How the client reacts to this statement is a goldmine to the therapist. Should the client deny it, and the denial appear genuine, the therapist has a chance to look into their own psychology for better self-understanding or bring it up in their own supervision. If the client denies it, but the therapist doesn't believe them, the therapist can comment on what were the physical signs: "Your voice sounded pressured when you said it, and now I notice that you are talking loudly and rapidly. It was the way I heard your voice last week when you said you were angry at your boss. Were you aware of that? Do you mind if I point that out to you, the next time I hear it?" No incident by itself is significant of anything, and, if the denial continues, the therapist should drop it. Behaviors like this will repeat, if they are part of a larger interpersonal style.

Ultimately, skilled therapists are masters at noticing. Their best tools are their own thoughts and reactions, and, as Carl Whitaker once said, “their willingness to advance or retreat from any position." While I can't speak for Ms. Burton's therapy, I can say that a collaborative relationship between therapist and client remains the cornerstone of good therapy. However, collaboration doesn't imply equal areas of responsibility.
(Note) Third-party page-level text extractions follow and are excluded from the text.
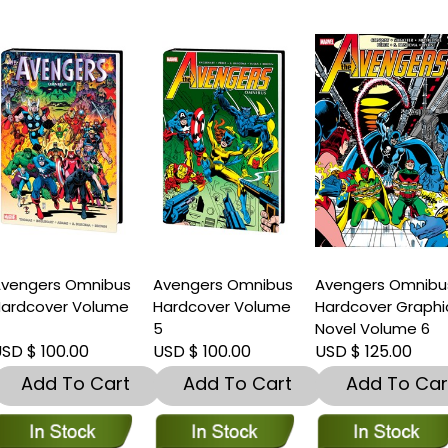
vengers Omnibus
Avengers Omnibus
Avengers Omnibu
ardcover Volume
Hardcover Volume
Hardcover Graphi
4
5
Novel Volume 6
SD $ 100.00
USD $ 100.00
USD $ 125.00
Add To Cart
Add To Cart
Add To Car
We get paid large sums of money because therapists are asked to impact people's lives in significant ways. We receive years, sometimes decades of education and supervised training. And, as people, we choose a particular school and way of practicing that is unlikely to be randomly picked. We chose it because it suits our personality and because we believe it works (at least for us).

While it is true for some therapists that instead of 10 years of clinical experience, they have one year repeated ten times, this hopefully is not the norm. It is true that one tends to repeat what has been found successful in the past. Perhaps that is what Ms. Burton's therapist suffers from when she asks "Can we do something differently?" and he answers "No, I'm being consistent." On the other hand, consistency is exactly what some clients need and do not want. They use a variety of maneuvers to avoid feelings, or have a “duck and run” strategy when “people get too close.” It is always uncomfortable when a therapist holds up a mirror to our chronic self-defeating behaviors. For some clients, when faced with this discomfort, they plead: "Let's do something different" but this might not be what is in their best interest. While connecting with a client is essential to success, pleasing them at every turn is not.